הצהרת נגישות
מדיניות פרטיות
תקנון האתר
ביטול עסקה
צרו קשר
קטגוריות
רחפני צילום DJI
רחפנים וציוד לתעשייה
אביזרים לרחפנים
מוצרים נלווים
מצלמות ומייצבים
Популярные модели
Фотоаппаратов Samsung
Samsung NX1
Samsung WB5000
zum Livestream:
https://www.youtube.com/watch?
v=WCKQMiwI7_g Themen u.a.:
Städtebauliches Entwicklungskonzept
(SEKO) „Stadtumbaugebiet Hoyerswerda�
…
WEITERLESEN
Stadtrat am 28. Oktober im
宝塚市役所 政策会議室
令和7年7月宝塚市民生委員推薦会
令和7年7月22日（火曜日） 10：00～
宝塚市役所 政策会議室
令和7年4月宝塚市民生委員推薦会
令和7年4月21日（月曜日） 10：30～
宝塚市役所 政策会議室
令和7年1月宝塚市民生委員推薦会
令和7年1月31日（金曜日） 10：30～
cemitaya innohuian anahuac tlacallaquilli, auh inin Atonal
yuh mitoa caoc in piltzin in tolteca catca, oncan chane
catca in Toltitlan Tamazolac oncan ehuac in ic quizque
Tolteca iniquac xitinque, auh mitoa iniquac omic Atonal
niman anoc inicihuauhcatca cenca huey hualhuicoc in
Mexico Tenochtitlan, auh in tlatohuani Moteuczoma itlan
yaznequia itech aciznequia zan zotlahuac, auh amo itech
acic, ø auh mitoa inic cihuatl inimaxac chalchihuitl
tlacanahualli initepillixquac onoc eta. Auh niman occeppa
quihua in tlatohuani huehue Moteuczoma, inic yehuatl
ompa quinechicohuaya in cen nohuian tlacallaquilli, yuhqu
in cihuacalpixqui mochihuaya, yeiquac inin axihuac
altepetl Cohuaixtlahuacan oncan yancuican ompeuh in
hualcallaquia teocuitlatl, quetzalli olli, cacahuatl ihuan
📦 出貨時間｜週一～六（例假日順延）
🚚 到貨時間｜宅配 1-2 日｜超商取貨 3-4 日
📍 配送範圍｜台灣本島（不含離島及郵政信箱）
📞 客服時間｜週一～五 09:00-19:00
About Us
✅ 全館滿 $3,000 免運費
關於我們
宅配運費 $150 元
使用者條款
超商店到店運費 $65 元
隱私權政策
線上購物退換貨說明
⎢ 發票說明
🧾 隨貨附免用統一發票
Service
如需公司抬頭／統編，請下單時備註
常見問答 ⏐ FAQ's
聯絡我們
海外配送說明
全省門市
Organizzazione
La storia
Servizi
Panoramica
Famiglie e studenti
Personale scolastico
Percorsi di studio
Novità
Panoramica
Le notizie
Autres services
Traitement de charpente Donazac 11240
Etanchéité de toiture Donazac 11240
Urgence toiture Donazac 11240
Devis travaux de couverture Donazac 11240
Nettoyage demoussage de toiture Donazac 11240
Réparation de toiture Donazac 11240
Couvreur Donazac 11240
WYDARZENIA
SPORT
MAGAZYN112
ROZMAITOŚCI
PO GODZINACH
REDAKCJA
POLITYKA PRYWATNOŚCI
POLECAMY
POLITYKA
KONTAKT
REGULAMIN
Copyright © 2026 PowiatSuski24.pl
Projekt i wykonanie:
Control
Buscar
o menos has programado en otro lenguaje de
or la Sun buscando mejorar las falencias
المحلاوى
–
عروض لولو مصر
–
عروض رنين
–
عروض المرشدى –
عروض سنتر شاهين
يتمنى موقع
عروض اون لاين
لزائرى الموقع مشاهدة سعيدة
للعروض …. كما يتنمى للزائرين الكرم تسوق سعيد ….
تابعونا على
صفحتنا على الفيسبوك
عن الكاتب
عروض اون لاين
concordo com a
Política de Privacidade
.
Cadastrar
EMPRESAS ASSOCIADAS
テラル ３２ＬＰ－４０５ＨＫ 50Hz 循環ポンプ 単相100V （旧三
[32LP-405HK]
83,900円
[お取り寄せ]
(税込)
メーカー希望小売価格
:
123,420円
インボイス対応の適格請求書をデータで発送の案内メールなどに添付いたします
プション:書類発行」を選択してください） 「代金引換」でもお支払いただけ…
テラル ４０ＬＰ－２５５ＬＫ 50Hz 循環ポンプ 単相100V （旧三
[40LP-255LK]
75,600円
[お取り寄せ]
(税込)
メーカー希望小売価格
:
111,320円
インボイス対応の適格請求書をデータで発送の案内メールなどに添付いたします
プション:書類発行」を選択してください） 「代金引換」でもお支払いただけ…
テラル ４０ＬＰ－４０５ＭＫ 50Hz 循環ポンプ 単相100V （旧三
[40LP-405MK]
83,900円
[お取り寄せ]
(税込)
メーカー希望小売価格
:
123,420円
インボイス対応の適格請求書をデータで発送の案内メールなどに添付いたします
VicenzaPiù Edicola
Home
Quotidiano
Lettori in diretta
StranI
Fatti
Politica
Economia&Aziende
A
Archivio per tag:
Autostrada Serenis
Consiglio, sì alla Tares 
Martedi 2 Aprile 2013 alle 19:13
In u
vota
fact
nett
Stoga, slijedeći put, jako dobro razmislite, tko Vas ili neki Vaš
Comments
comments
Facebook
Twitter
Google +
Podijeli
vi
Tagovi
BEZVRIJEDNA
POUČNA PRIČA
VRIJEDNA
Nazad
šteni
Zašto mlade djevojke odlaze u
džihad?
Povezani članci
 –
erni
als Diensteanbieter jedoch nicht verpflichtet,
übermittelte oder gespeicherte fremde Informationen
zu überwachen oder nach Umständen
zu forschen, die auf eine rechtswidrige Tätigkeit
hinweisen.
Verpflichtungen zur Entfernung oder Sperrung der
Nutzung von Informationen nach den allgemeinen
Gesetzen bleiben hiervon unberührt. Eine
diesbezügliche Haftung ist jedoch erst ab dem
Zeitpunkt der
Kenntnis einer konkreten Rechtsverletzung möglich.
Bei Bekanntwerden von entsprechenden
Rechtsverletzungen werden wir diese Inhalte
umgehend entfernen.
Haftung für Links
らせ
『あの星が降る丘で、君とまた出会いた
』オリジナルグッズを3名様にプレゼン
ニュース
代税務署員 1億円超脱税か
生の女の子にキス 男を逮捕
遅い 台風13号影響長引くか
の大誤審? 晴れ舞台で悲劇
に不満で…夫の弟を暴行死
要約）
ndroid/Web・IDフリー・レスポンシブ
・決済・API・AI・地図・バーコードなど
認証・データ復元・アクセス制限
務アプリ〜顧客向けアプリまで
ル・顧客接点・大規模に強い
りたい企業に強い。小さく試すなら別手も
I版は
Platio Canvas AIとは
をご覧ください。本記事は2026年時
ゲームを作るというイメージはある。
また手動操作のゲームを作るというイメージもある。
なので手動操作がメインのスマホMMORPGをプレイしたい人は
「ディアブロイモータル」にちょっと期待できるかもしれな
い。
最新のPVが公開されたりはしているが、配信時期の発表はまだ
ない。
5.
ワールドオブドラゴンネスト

——

- _The task_: Copy the lines above that hold the word "Haftung".

- _Answer_:
diesbezügliche Haftung ist jedoch erst ab dem
Haftung für Links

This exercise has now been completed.